*WHAT IS BEING ASKED*. Collect every line of the material that contains the string "catalogue", matching case exactly.

*Saved entries*.

********

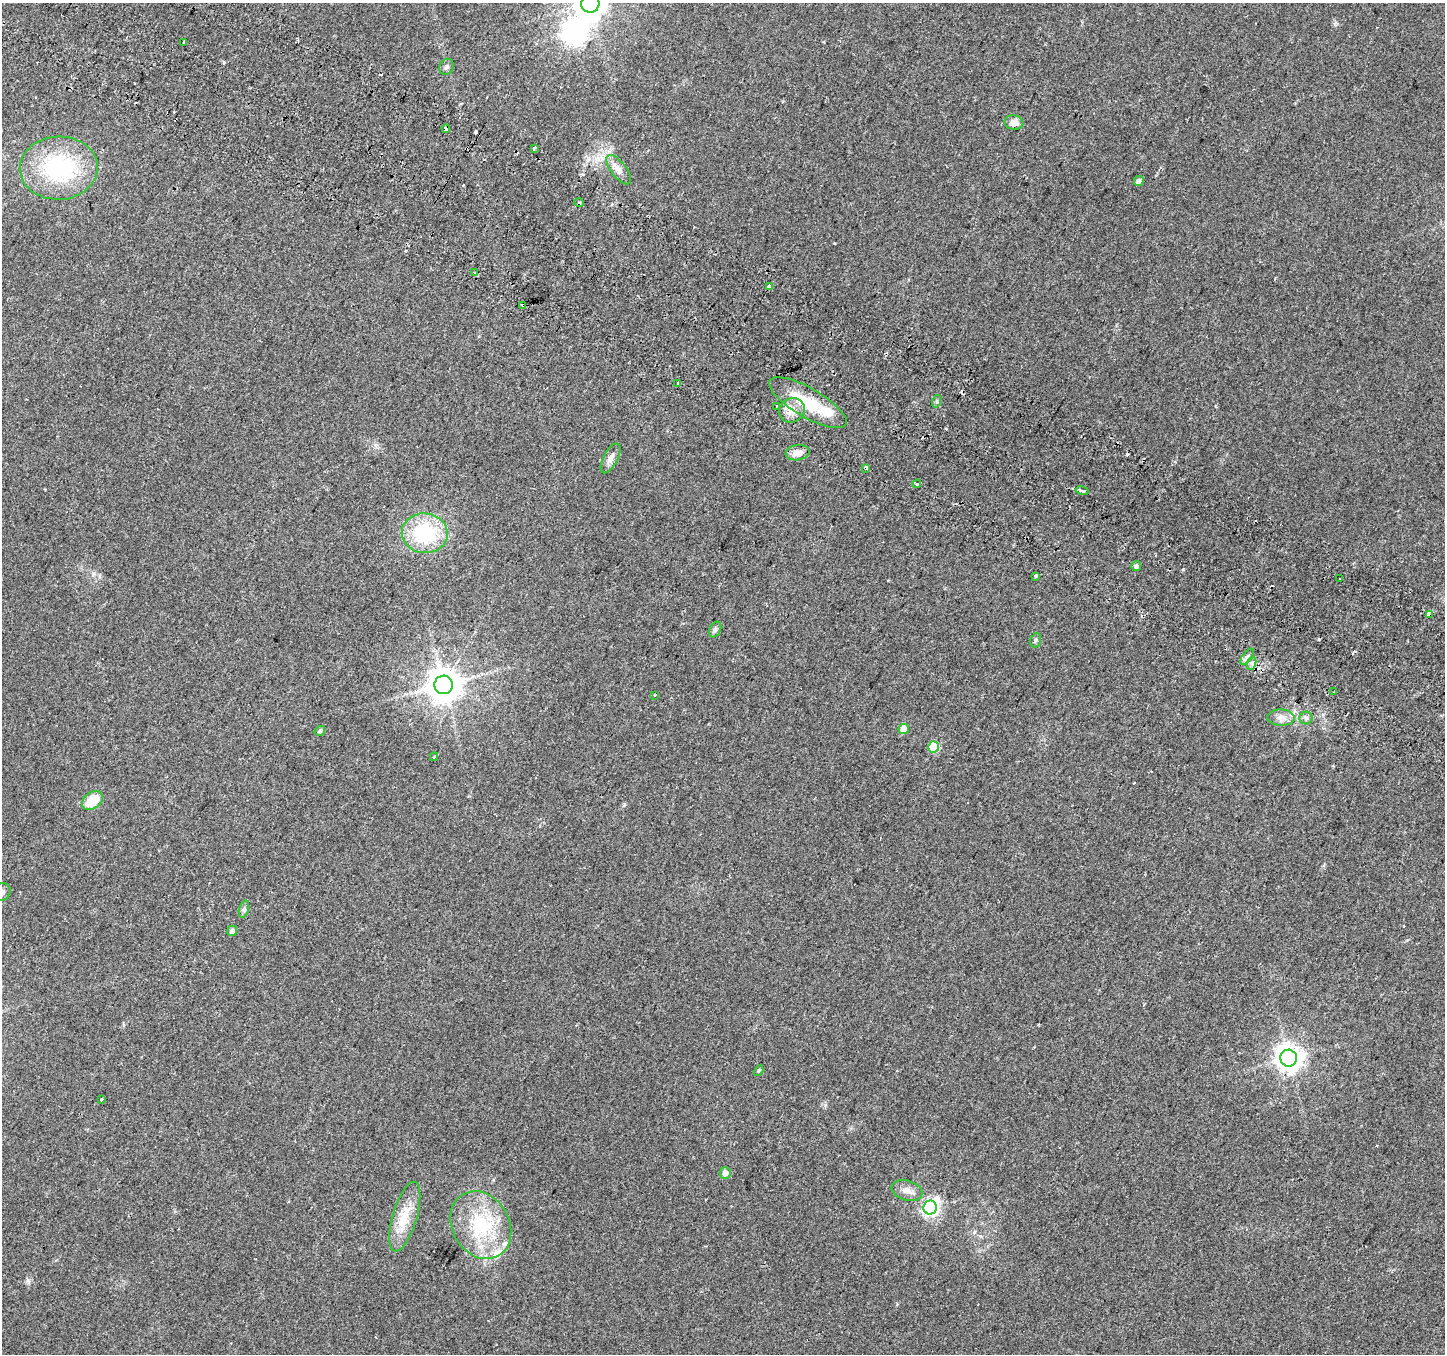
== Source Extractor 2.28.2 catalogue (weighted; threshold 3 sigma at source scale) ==
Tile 11 of 4 x 4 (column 3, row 3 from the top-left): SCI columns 2917-4359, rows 1603-2954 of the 5840 x 5975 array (HDU 1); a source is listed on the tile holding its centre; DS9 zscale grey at full resolution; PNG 1447 x 1356 px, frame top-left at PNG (2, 3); each listed source drawn as its Kron ellipse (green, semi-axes under 4 px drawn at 4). Shown black and unused: <1% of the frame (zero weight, under 2 of 3 exposures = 3% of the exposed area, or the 3 px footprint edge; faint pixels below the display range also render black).
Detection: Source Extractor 2.28.2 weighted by HDU 2 'WHT'; one run over the whole footprint, this tile lists its part. Background 0.0522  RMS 0.0054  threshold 0.0243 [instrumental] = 3 sigma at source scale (4.5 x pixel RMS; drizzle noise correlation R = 1.50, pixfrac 1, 0.0396/0.0396 arcsec/px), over >= 5 px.
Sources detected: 72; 2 inside a brighter object's white glare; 13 cosmic-ray / hot-pixel residue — neither listed nor drawn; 4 inside a brighter listed object's ellipse — not listed separately; the other 53 listed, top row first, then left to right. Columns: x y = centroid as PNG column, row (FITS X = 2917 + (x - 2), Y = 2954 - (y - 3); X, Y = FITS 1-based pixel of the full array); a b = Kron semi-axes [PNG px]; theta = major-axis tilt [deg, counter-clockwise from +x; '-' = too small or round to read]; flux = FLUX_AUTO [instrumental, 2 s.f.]
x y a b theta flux
590 4 9 9 - 710
183 43 3 3 - 1.1
447 67 8 7 - 1.6
1014 123 9 7 -6 4.2
446 129 4 4 - 5.5
534 148 3 3 - 4.1
59 168 39 31 2 57
619 170 17 7 -52 3.9
1139 181 5 4 - 1.9
579 203 5 3 - 1.2
474 272 2 2 - 0.58
769 286 4 3 - 9.4
523 305 4 3 - 3.4
678 384 3 3 - 2.3
937 401 6 4 72 0.83
808 403 44 14 -30 24
777 406 3 2 - 0.48
792 410 13 12 - 5.5
797 453 12 7 9 4.1
610 458 16 7 63 3.3
866 468 4 3 - 4.1
917 484 4 3 - 0.72
1082 491 6 3 -12 9.9
425 533 23 20 -6 40
1136 566 5 5 - 1.3
1036 576 3 3 - 3.3
1340 579 3 3 - 2
1429 614 3 3 - 12
715 630 8 5 63 1.4
1036 640 7 5 73 1
1247 657 9 4 55 1.9
1252 663 7 4 72 1.5
444 685 9 9 - 1100
1334 692 3 2 - 0.47
655 695 3 3 - 2.2
1281 718 13 8 -3 3.8
1306 718 6 6 - 1.4
904 729 5 5 - 7.6
320 731 5 4 - 1
934 747 5 5 - 26
434 757 4 3 - 0.88
92 801 11 8 38 12
2 892 9 8 - 2.3
244 909 9 5 76 1.3
232 931 5 5 - 1.8
1289 1058 8 8 - 560
759 1071 6 4 57 0.68
101 1099 3 2 - 0.47
725 1173 6 5 - 3.6
907 1190 16 10 -16 4.3
930 1208 7 6 - 160
405 1217 36 12 74 13
481 1225 36 28 -59 38
Overlapping masked pixels (flux is a lower limit): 5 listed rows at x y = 446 129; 769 286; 523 305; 866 468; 1429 614
Isophote crosses this tile's border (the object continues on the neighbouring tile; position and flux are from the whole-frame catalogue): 2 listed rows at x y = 590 4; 2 892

********

*ANSWER*.
== Source Extractor 2.28.2 catalogue (weighted; threshold 3 sigma at source scale) ==
Isophote crosses this tile's border (the object continues on the neighbouring tile; position and flux are from the whole-frame catalogue): 2 listed rows at x y = 590 4; 2 892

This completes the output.